=== The task ===
For the entries below, the expected answer is the line with "Alt+S (on Windows)", the line with "Toggle preview to side", and every line between them, exactly as written, and nothing more.

******

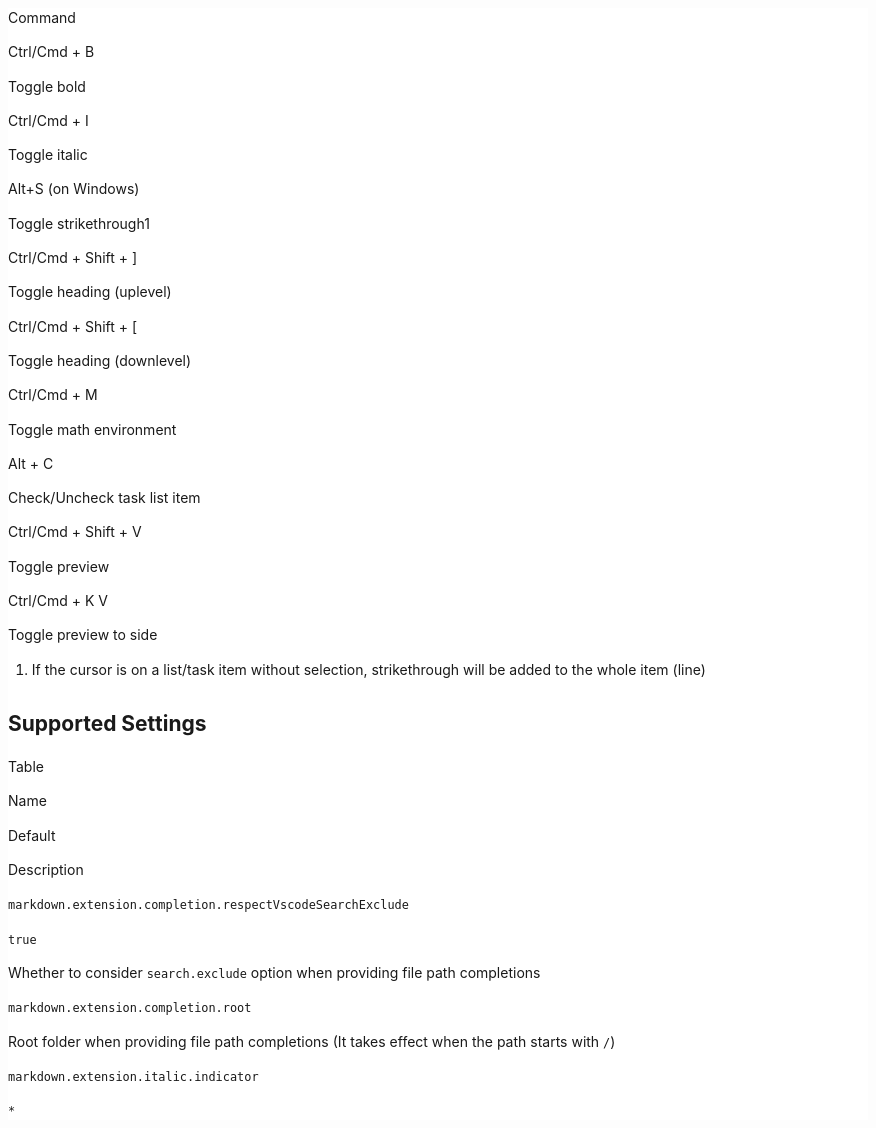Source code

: Command

Ctrl/Cmd + B

Toggle bold

Ctrl/Cmd + I

Toggle italic

Alt+S (on Windows)

Toggle strikethrough1

Ctrl/Cmd + Shift + ]

Toggle heading (uplevel)

Ctrl/Cmd + Shift + [

Toggle heading (downlevel)

Ctrl/Cmd + M

Toggle math environment

Alt + C

Check/Uncheck task list item

Ctrl/Cmd + Shift + V

Toggle preview

Ctrl/Cmd + K V

Toggle preview to side

1. If the cursor is on a list/task item without selection, strikethrough will be added to the whole item (line)

## Supported Settings

Table

Name

Default

Description

`markdown.extension.completion.respectVscodeSearchExclude`

`true`

Whether to consider `search.exclude` option when providing file path completions

`markdown.extension.completion.root`

Root folder when providing file path completions (It takes effect when the path starts with `/`)

`markdown.extension.italic.indicator`

`*`
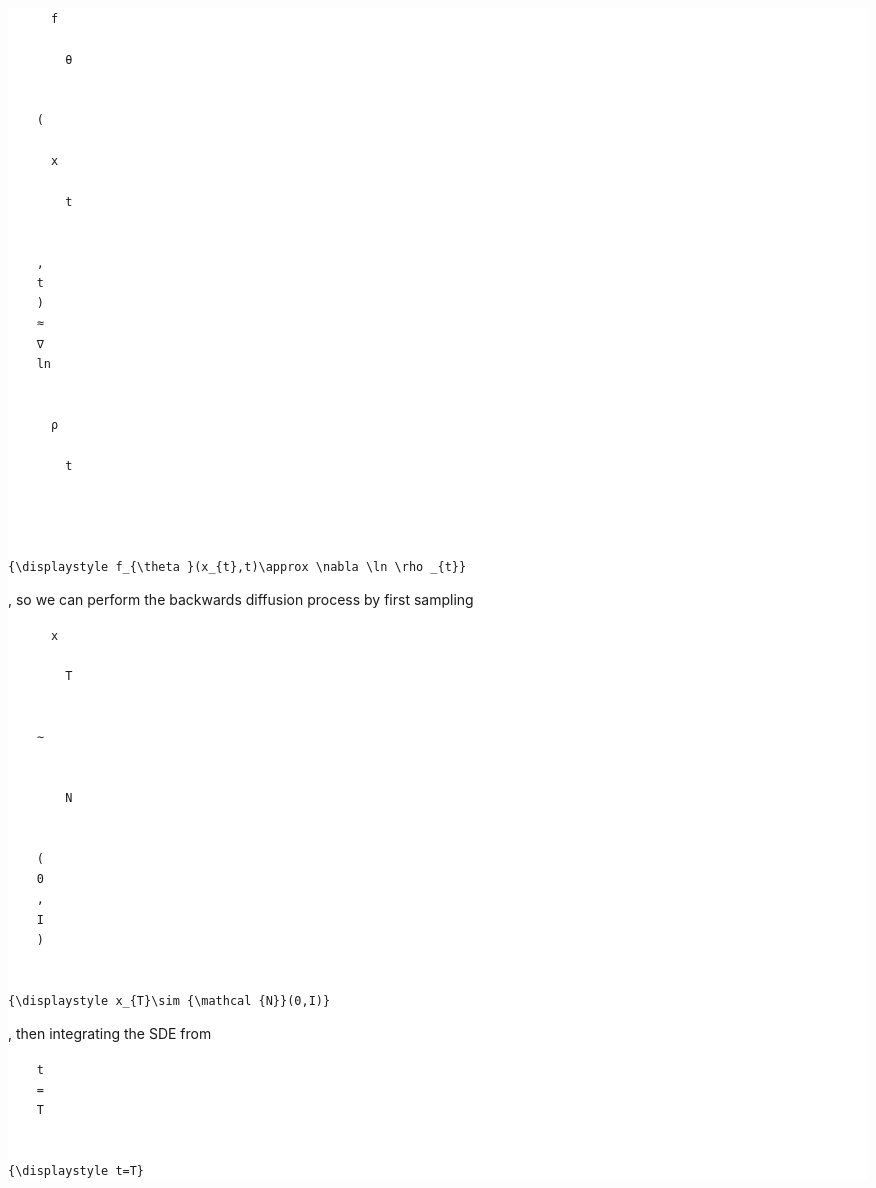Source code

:     
      
        
          f
          
            θ
          
        
        (
        
          x
          
            t
          
        
        ,
        t
        )
        ≈
        ∇
        ln
        ⁡
        
          ρ
          
            t
          
        
      
    
    {\displaystyle f_{\theta }(x_{t},t)\approx \nabla \ln \rho _{t}}
  
, so we can perform the backwards diffusion process by first sampling 
  
    
      
        
          x
          
            T
          
        
        ∼
        
          
            N
          
        
        (
        0
        ,
        I
        )
      
    
    {\displaystyle x_{T}\sim {\mathcal {N}}(0,I)}
  
, then integrating the SDE from 
  
    
      
        t
        =
        T
      
    
    {\displaystyle t=T}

******

=== Solution to this task ===
Alt+S (on Windows)

Toggle strikethrough1

Ctrl/Cmd + Shift + ]

Toggle heading (uplevel)

Ctrl/Cmd + Shift + [

Toggle heading (downlevel)

Ctrl/Cmd + M

Toggle math environment

Alt + C

Check/Uncheck task list item

Ctrl/Cmd + Shift + V

Toggle preview

Ctrl/Cmd + K V

Toggle preview to side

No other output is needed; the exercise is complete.